Task to carry out: Please select each line in the items below that contains the word "Santa" and copy it out.

[Stored entries]
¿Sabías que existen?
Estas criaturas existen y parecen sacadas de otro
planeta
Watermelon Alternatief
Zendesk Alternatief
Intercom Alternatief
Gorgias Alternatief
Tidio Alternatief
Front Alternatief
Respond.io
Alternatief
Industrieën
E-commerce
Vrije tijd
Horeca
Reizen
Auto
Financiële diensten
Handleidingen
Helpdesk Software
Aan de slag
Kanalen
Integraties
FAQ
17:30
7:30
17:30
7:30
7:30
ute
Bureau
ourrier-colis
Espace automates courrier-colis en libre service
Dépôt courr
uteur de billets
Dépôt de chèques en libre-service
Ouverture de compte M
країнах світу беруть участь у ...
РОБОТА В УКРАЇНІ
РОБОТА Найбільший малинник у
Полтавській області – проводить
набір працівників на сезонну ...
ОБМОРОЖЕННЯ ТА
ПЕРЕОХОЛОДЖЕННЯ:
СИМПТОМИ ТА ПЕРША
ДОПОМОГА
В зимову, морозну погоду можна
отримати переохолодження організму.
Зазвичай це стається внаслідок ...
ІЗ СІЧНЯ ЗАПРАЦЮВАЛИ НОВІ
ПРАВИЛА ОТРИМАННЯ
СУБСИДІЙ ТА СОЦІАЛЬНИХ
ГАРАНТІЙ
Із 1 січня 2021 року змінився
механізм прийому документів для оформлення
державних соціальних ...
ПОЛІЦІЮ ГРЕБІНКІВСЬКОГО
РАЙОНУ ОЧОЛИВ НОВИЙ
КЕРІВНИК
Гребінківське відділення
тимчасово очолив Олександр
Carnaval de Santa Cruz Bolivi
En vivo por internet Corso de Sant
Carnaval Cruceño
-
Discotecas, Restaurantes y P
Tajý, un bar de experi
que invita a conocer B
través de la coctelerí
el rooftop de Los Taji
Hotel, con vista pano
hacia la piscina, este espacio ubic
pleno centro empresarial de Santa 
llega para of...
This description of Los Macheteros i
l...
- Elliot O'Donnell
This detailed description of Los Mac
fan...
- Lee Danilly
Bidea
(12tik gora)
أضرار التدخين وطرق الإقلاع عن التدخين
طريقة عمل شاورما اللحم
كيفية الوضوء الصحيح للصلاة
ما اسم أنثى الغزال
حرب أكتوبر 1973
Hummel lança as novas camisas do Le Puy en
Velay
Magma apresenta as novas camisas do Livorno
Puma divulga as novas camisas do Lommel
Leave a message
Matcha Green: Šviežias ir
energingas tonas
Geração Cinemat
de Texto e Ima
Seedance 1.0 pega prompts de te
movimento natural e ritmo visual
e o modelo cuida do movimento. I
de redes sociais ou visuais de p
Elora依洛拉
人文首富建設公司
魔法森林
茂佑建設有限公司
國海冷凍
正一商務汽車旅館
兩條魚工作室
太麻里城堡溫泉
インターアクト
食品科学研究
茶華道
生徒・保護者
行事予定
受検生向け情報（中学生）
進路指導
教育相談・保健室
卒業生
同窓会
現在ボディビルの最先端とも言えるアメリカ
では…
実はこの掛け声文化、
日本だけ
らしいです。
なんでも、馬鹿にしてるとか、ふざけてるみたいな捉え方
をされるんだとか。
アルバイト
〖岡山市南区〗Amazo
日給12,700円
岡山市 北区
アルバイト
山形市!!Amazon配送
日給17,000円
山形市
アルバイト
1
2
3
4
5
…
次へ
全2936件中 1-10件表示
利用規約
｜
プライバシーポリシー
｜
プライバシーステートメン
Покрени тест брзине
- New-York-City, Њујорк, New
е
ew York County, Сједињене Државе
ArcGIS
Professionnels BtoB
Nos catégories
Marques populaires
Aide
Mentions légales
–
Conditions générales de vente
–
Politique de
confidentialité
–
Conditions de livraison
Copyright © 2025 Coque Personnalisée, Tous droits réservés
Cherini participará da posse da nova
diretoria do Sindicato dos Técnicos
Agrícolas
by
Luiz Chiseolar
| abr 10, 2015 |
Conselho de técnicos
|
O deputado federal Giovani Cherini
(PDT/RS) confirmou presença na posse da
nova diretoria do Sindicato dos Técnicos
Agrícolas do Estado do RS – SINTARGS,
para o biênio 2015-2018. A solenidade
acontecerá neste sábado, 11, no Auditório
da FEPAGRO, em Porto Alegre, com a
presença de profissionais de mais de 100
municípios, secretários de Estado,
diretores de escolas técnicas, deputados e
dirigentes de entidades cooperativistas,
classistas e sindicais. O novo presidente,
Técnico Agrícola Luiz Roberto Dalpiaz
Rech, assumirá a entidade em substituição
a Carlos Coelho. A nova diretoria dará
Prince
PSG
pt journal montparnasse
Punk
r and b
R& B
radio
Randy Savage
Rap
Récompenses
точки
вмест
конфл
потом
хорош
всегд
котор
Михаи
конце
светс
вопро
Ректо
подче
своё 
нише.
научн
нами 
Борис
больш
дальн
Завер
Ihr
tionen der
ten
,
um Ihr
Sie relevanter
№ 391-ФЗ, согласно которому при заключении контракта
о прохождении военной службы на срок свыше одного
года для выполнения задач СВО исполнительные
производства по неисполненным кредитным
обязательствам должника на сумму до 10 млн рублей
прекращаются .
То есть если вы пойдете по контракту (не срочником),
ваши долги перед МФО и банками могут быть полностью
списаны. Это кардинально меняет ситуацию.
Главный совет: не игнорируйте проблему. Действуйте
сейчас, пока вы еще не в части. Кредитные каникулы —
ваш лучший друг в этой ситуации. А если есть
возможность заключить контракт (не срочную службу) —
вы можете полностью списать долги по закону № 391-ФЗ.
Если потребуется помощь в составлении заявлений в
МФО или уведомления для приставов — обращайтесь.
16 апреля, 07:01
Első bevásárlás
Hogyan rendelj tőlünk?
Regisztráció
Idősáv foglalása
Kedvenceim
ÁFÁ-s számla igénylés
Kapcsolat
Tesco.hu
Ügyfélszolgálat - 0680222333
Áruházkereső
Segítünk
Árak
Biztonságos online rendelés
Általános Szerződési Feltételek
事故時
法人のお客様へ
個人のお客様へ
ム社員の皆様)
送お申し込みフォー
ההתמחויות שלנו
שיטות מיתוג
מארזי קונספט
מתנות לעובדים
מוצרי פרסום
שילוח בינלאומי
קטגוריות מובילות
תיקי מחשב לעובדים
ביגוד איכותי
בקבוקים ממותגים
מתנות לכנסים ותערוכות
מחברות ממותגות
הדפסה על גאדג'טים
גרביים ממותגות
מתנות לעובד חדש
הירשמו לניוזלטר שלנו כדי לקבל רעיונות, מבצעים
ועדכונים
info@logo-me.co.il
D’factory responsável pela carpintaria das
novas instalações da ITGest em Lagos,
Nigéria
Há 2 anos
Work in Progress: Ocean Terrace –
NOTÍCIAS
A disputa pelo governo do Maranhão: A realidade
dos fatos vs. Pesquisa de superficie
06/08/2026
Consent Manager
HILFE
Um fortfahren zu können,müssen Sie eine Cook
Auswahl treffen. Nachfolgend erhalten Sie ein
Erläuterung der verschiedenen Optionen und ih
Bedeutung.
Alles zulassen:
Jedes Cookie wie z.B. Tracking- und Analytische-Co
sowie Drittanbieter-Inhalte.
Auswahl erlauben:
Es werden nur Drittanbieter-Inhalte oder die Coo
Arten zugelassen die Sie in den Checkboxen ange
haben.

Solution to this problem:
Carnaval de Santa Cruz Bolivi
pleno centro empresarial de Santa 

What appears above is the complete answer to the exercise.